### Aim
From the mobile phone piece below, return word for word the passage starting at "The affable Jeff" and ending at "mom. How sweet.".

-- start of Excerpt to read --

A classic example of what these phones can do was expressed on a video I put up on my blog here.

The affable Jeff Bonforte, now of Yahoo!, describes a Nokia phone that does just about everything but slice bread.

He describes a process where the phone takes a picture, then automatically sends the picture to a blog site and then passes it on to some photo-sharing system that gets routed directly to his mom. How sweet.

So what does mom think when some drunk gets hold of the phone in a bar and starts taking upskirt pics? I mean really.

This entire lash-up is not something I'd ever want. Just because you can use various complex mechanisms to do weird things doesn't mean you have to or should do them.

Anyway, the entire handset industry is boiling down to Motorola and Nokia, with everyone else falling by the wayside. Now we hear that Palm is going to be bought by one of these two behemoths.

I had actually written a couple of years back that Motorola was going to become an also-ran with its shoddy designs. Then came the RAZR, and that was the end of that theory.

Now the industry has become a fashion business with nifty designs, cool names and enhanced features.

And fashion is meaningless if you don't show it off. This means people with the coolest-looking phones are constantly flashing them, either to check for e-mail or to see what messages were left.

I would love to stomp on every phone pulled out unnecessarily by some idiot who just has to show off a shiny gadget.

Putting the World on Hold

The phone as a societal mechanism has always been disruptive, in the sense that it gets an inordinate amount of priority in day-to-day activity.

You can be standing in a long line at a store, and when the store's phone rings, you are put into a holding pattern while the phone caller gets the proprietor's attention.

Once in a while the proprietor will say, "I have a lot of customers here waiting to be served. I'll have to put you on hold."

But it's rare, since the caller will invariably hang up, as if that was an affront, so the sale is lost. Over time the phone caller ends up in a special priority situation.

The same holds true with the mobile phone. How often have you heard, "Hold on, I have to take this," from someone you are physically standing in front of and chatting with? The world is put on hold when a mobile phone rings.

-- end of Excerpt to read --
-- start of Data section --

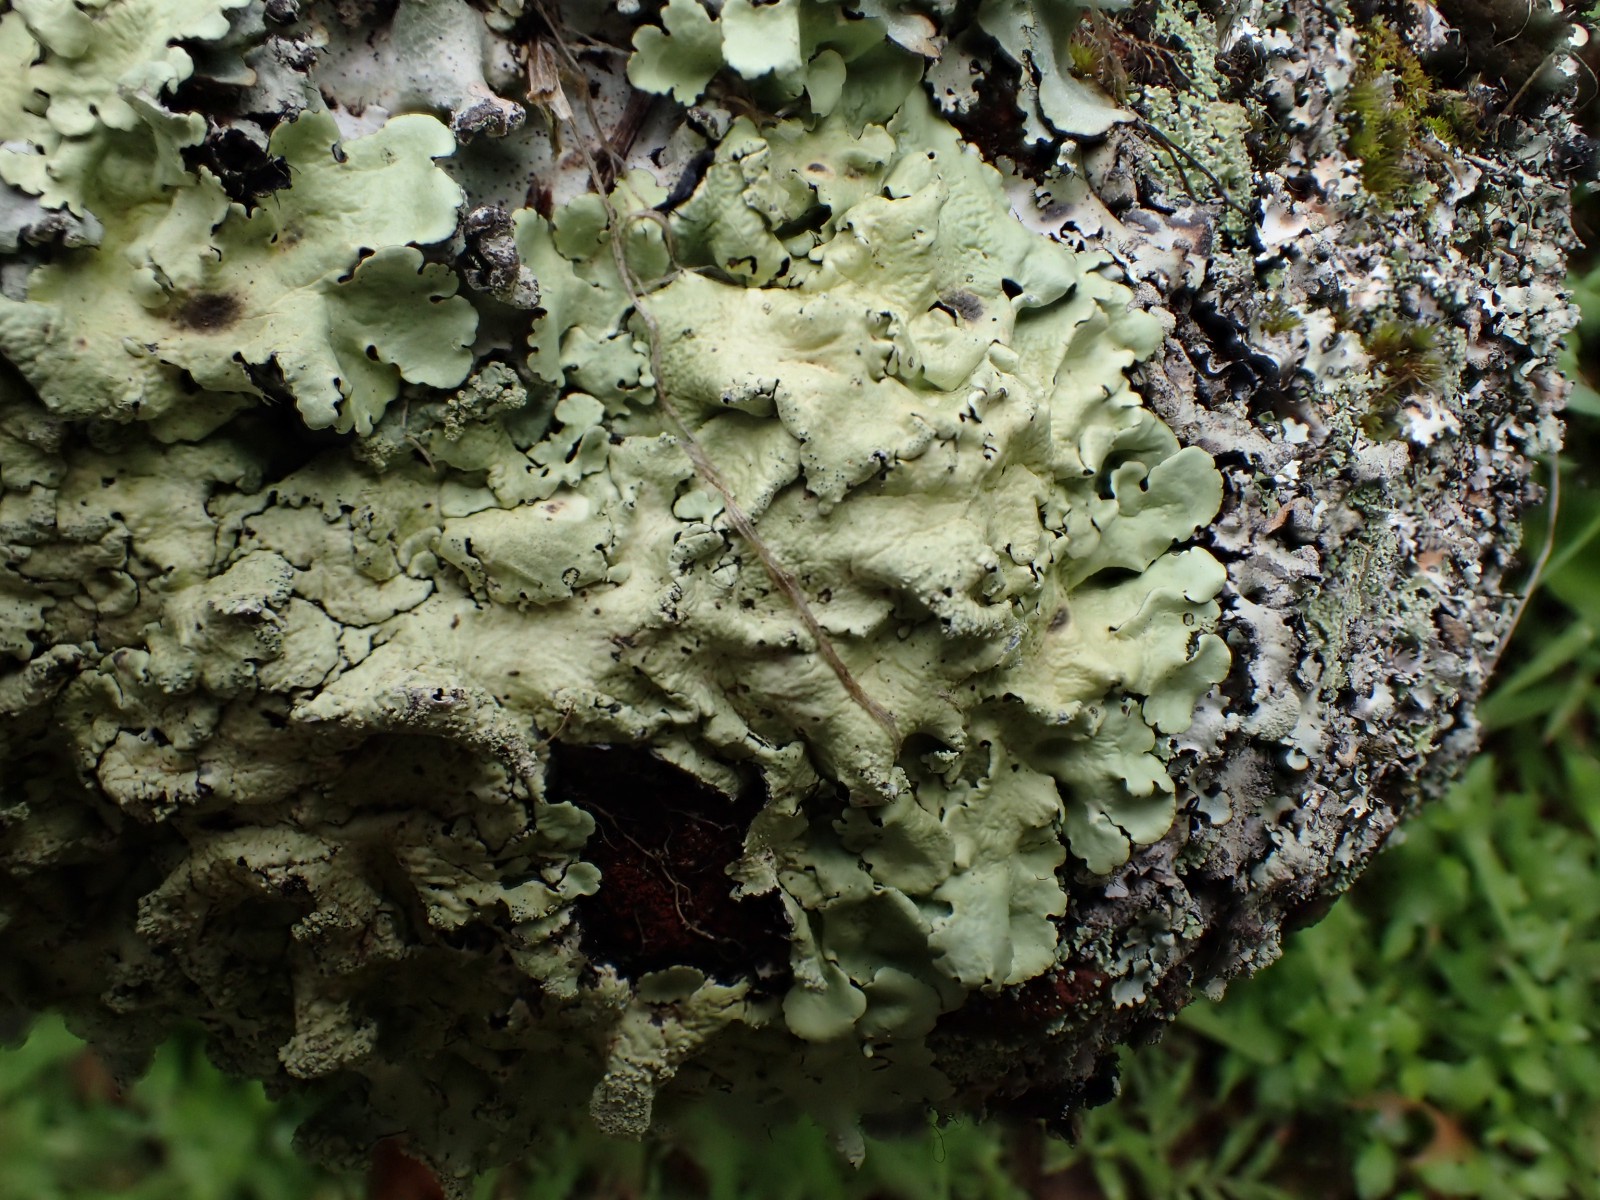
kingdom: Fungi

-- end of Data section --

### Written response
The affable Jeff Bonforte, now of Yahoo!, describes a Nokia phone that does just about everything but slice bread.

He describes a process where the phone takes a picture, then automatically sends the picture to a blog site and then passes it on to some photo-sharing system that gets routed directly to his mom. How sweet.